= Stacy Igel =

American fashion designer

Stacy Morgenstern Igel is an American fashion designer, author, founder and creative director of the fashion line Boy Meets Girl.

==Early life==

Igel was born in Chicago. She attended the University of Wisconsin-Madison, where she majored in retailing, with concentrations in design and merchandising, and secured a certificate in business.

==Personal life==

Igel, born as Stacy Morgenstern, is of Jewish heritage. She is married to Brian Igel. On October 4, 2014, Igel gave birth to her first child Dylan Reid Igel. Igel currently resides in New York City.

==Career==

Igel held internships with several designers, including Zandra Rhodes and Donna Karan, as well as on-air icon, Elsa Klensch. Igel then secured a position at IZOD, and then Elie Tahari.

In 2001, Igel launched her brand “Deesh” which featured boy/girl silhouettes. In 2006, Igel officially dropped the brand name Deesh and marketed her brand exclusively as Boy Meets Girl.

In 2010, Igel partnered with The Moret Group and launched the first Boy Meets Girl New York Fashion Week (NYFW) show, titled “Intrepid Traveler”, featuring a musical performance from The Neon Trees.

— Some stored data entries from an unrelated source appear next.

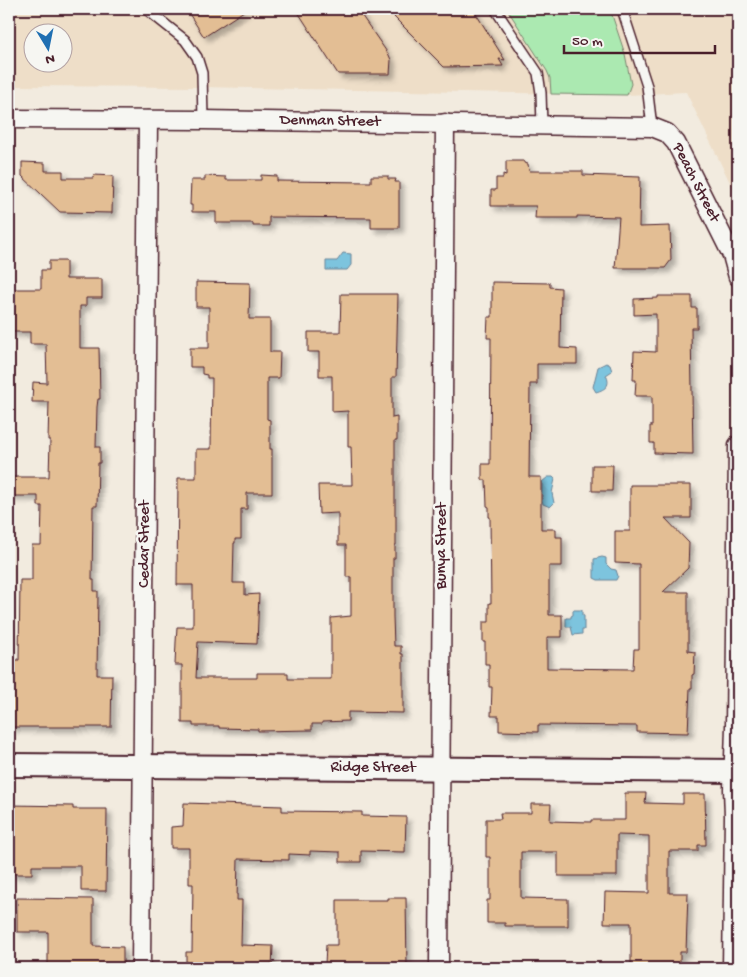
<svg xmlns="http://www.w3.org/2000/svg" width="747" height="977" font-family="'Gochi Hand',sans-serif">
<defs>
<filter id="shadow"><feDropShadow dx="4.5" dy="4.5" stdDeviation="2.5" flood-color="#0004"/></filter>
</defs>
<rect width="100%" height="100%" fill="#f2ebdf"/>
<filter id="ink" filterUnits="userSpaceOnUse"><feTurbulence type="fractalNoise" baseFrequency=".02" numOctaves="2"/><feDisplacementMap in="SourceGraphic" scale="10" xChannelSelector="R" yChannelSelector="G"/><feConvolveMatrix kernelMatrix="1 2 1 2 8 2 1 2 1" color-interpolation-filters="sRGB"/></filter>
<g filter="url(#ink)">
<path fill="#eedec8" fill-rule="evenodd" d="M 9,9 L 738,9 L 738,199 L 686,92 L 627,95 L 200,87 L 9,86 ZM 32,32 L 62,32 L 62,62 L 32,62 Z"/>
<polygon fill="#abe9b1" stroke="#7a846e" points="507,9 610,9 625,54 631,84 627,95 551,94 550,78 547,71"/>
<g fill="#7dc4de" stroke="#698296">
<polygon points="343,253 351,254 351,265 347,270 326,270 326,261 337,261"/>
<path d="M 606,363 L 610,365 L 612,371 L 606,375 C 611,385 606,389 596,392 L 593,387 L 598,367 Z"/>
<polygon points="548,477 553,477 555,479 552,493 554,503 550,507 543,504 542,499 542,482"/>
<polygon points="602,557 606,558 606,564 611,569 616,570 618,576 616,580 598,580 594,578 594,559"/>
<polygon points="573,610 582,610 582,615 584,616 584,630 582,630 582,634 573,635 571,627 566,627 566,618 571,618 571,616 573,615"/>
</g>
<g fill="#e3be94" stroke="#4a1f2b" filter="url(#shadow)">
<polygon points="186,9 247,9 204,37"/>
<polygon points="296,9 357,9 389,55 391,60 390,74 338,74"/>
<polygon points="403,9 473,9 505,60 499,59 503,66 444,67 394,17"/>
<polygon points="506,161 524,161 524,163 528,164 529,171 583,171 583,175 640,177 639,227 670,226 671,260 665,268 615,268 619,217 577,216 577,218 535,218 536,206 491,206 491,190 496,190 496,178 503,178 503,174 506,175"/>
<polygon points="22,162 45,163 45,171 63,171 63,178 93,178 94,175 113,176 112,213 60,212 22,176"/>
<polygon points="261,175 277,176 277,181 371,182 371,176 388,176 388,179 396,179 395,182 399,182 399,228 371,228 371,218 269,217 269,226 253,226 253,223 216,223 216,212 192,212 192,205 190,205 191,180 205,180 205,176 226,177 226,180 261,180"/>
<polygon points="49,261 66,261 66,279 102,279 102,298 86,298 86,306 80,306 80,348 99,348 100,399 98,399 97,407 96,447 100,447 100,463 98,463 97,506 93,506 92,580 94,580 94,591 98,591 97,675 112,675 111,727 9,727 9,684 11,684 11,660 19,660 20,580 32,580 32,545 41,545 42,506 38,506 38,496 9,496 9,477 49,477 50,440 48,440 49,402 32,402 33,382 47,383 46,344 30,344 30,332 11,332 9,289 41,289 41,270 49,270"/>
<polygon points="196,282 250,283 249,319 270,319 270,352 280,352 279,378 267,378 267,419 270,420 270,449 272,449 272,493 247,493 247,509 241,509 241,539 235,539 235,543 234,543 233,583 245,583 245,595 259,594 257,644 198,642 196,678 257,678 257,673 288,673 288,679 331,679 331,618 351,616 351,577 346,577 346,545 338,545 338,513 319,514 318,485 352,485 351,447 348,447 348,411 332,412 332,376 319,376 319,352 308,352 308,332 340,332 341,294 398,294 396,377 392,377 392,418 397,417 397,440 395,440 395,516 396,516 396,545 395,545 395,558 393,558 393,616 394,646 401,646 401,654 403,654 403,713 348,712 348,721 322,722 322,724 312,724 312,730 258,731 258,729 219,728 219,726 193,726 193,723 182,723 182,665 175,665 176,642 177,627 193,627 193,585 177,585 178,478 196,478 196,449 211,449 212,378 207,378 207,375 202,374 202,367 190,367 190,348 209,348 209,307 196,307"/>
<polygon points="492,282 550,283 550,287 561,288 560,348 577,349 577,364 537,364 537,384 530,384 529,477 541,477 541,529 556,529 556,537 562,537 562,566 549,566 549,615 562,615 562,637 547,637 547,668 633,669 634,649 639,649 639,564 615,563 615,531 630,531 630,485 691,485 691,518 665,518 689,543 688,568 663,592 688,592 688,651 695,652 694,674 692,675 692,688 690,688 688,733 637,732 637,726 538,725 538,732 499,731 499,716 491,716 492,687 489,687 489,664 485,664 485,642 483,642 483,622 489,622 489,603 491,603 490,517 489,517 489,507 487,506 486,480 482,480 482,464 490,464 491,338 487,338 488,317 492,317"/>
<polygon points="658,296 692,296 692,308 697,308 697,328 691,328 693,454 654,453 654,443 650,443 650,426 652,426 652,396 635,396 636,380 633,380 634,351 656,352 656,314 634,315 634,299 658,298"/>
<polygon points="592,465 613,465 612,491 592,491"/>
<polygon points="625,793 646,793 645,803 683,804 683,794 705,794 706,845 698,845 698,851 669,851 669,893 688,893 686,952 680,952 680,967 631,966 631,923 604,923 605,892 649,893 649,836 617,835 617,876 558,876 558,852 521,852 521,898 568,899 568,926 505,926 505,923 487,923 487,900 490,900 490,857 486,857 486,819 501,819 500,813 531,813 531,804 551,804 550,821 591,822 591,820 625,820"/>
<polygon points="184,803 282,806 282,811 362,812 362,816 406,817 405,852 361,851 361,862 340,862 340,852 310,851 310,855 289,854 289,860 238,859 237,900 242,900 241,945 273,946 272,968 186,968 186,952 192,952 193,884 189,884 189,848 171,848 171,827 183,826"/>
<polygon points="9,805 73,806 73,809 107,809 106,891 81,891 81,866 32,866 32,874 9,874"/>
<polygon points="17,898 93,899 93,946 123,947 123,968 48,968 48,932 17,932"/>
<polygon points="388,898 406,898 407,968 334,968 334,964 325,964 326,945 337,945 337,900 388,900"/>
</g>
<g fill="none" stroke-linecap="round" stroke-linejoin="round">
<defs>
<g id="service">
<polyline points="146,9 185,40 197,57 202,73 203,120"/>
<polyline points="495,9 538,73 541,93 542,125"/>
<polyline points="622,9 647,86 652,127"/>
</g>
<g id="minor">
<polyline points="9,119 203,120 652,127 667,133 676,143 732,255 738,277"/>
<polyline points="141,968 148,120"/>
<polyline points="439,968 445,123"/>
<polyline points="732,968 734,816 733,789 735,727 738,445"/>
</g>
<polyline id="tertiary" points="9,765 738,771"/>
</defs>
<use href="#service" stroke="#4a1f2b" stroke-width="12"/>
<use href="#minor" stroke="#4a1f2b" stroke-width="21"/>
<use href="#tertiary" stroke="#4a1f2b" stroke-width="26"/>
<use href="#service" stroke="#f6f6f2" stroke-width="9"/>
<use href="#minor" stroke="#f6f6f2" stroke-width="18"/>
<use href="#tertiary" stroke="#f6f6f2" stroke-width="22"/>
</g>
</g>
<g text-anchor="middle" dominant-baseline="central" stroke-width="5" stroke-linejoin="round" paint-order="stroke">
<g font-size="16" fill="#4a1f2b" stroke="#f6f6f2">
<text transform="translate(330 122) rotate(1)">Denman Street</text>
<text transform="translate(695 183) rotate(63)">Peach Street</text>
<text transform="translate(145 544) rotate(-90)">Cedar Street</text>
<text transform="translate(442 546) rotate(-90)">Bunya Street</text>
<text x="373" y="768">Ridge Street</text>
</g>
</g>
<rect width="747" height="977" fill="none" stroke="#f6f6f2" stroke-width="30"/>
<rect x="15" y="15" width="717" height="947" fill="none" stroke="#4a1f2b" stroke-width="2" filter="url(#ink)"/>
<g transform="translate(48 48) rotate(170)"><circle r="24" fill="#f6f6f2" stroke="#b1a0a2"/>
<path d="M0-4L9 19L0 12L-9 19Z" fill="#1f6fb2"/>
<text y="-8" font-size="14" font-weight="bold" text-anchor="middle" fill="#4a1f2b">N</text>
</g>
<path d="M564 45v8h151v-8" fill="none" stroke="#4a1f2b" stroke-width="2.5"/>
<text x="572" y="45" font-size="15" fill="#4a1f2b" stroke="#f6f6f2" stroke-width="4" paint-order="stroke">50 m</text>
</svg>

In 2015, Igel purchased the Boy Meets Girl brand and company under private ownership. The brand, Boy Meets Girl (BMG), has been worn by celebrities including Rosario Dawson, Rachel Bilson, Nina Dobrev, and Kendall Jenner. The Boy Meets Girl brand’s boy and girl silhouette logo has been featured in publications including InStyle, Teen Vogue, Lucky, Seventeen, Women’s Wear Daily, and The New York Times. The brand is currently sold at Nordstrom.

In March 2023, Igel became a published author when her first book, Embracing the Calm in the Chaos, was published.

==Charity==

Igel is involved with the Young Survival Coalition (YSC), a charity that focuses on helping young woman who are diagnosed with and have survived breast cancer. Starting in 2008, Stacy Igel, on behalf of Boy Meets Girl, sponsored and co-chaired the Young Survival Coalition’s (YSC) annual In Living Pink Gala to raise money for breast cancer research. Igel collaborated with Urban Outfitters in 2009 to create Boy Meets Girl x YSC clothing and accessory products that have raised over $20,000 for the YSC.

In addition, since 2009 Igel, on behalf of Boy Meets Girl has worked with the BullyBust Campaign, on behalf of the National School Climate Center (NSCC), to raise awareness to help stop bullying in schools nationwide. Igel partnered with teen celebrity, Sammi Hanratty, to educate teens on how to stand up to bullying. Igel created a Boy Meets Girl t-shirt, which sold exclusively at Bloomingdales, to raise money for the anti-bullying movement. Igel has sponsored various BullyBust events, including the annual fundraising gala, to continue help raise awareness.